Both Hare and the Shotgun Players have made war on this tradition. Hare's translation is blunt and funny, and the Shotgun cast -- especially Mulholland -- lacks proper respect, as it should. A percussion band called Goatsong uses pans, hubcaps, a plastic tom-tom, a whistle, a siren, and an accordion to wheeze out ramshackle gypsy numbers and mimic the noise of falling bombs. John Thomas, who wrote the original score for this production (and also plays the chaplain), captures Kurt Weill's cabaret spirit in some of his melodies, which Mulholland matches in her hoarse, saucy singing. She can't always carry a tune, but she projects a big Broadway energy to the audience in a sunny outdoor space (the amphitheater at Berkeley's John Hinkel Park), and makes Mother Courage charming in spite of her worldly cynicism. In the most powerful number, Mulholland dances like a haggard trollop in gold jewelry, singing, "Nobody try to tell me this is different/ War's a business and it's just like all the rest."

Director Patrick Dooley never refers (thank God) to the Iraq War; no one utters the word "oil." But they don't have to. The Thirty Years' War was a long, on-again/ off-again conflagration between rising Protestant states and the aging, Catholic Holy Roman Empire. It burned out the heart of Europe between 1618 and 1648, killing half the German population; battles roamed (like Mother Courage) from Bohemia to the borders of Russia and France. Fine words about "liberating" people from the oppressive Catholic empire were used as a reason for war, but in the end it was a struggle for influence that rearranged the map of Europe.

Brecht played on German memories of this slaughter to undermine the rhetoric of heroism during World War II. For him a profiteer like Mother Courage, who thrives on war but doesn't want her children to die, was an icon of capitalism, and he wrote the play in 1941 to implicate Europe in Hitler's disaster. "I imagined the playwright's warning voice would be heard from the stages of various great cities," wrote Brecht, "proclaiming that he who would sup with the devil must have a long spoon."

What he ended up with was not just a wicked political cartoon, but also a sarcastic, full-blooded tragedy of a conflicted woman. The play speaks to any war. And Mulholland does a beautiful job of filling out Mother Courage's various possibilities: her grief, her wise-ass commentary, her scolding of children, her haggling over the price of a hen.

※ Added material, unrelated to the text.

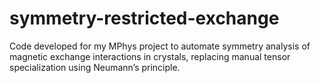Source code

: # symmetry-restricted-exchange
Code developed for my MPhys project to automate symmetry analysis of magnetic exchange interactions in crystals, replacing manual tensor specialization using Neumann’s principle.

Mulholland also has strong support from some of the cast, especially Gwen Larsen as the mute daughter Kattrin. Without saying a word (although she does a lot of moaning), Larsen plays an expressive, agonized young woman struggling with everyday hardship as well as her own intractable mother. ("Look, the boots!" cries Mother Courage, to cheer up Kattrin after she's been raped by a soldier. "You've always wanted them. Put them on before I change my mind" -- and Kattrin just drops them, heartbreakingly, to one side.)

Roham Shaikhani is a funny, decrepit old colonel, slobbering over a local prostitute; as an army cook and friend of Mother Courage he also sings a marvelous duet about virtue. Leith Burke is a solid Eilif, the heroic son; Andy Alabran plays an amusingly neurotic Swiss Cheese, the son who gets riddled with holes. The actors playing miscellaneous fringe characters tend to line-read, though. The live core of this show is surrounded by tin soldiers.

Valera Coble's ragged costumes and Michael Frassinelli's excellent wooden wagon add color and detail; Frassinelli is an old Shotgun hand who's returned from the East Coast to work on this program. (So is Leith Burke.) In fact, this Mother Courage feels like an old-fashioned Shotgun production, with all the usual virtues on display -- humor, irreverence, a cheerful willingness to offend -- most of which seem to live in the heart of Trish Mulholland.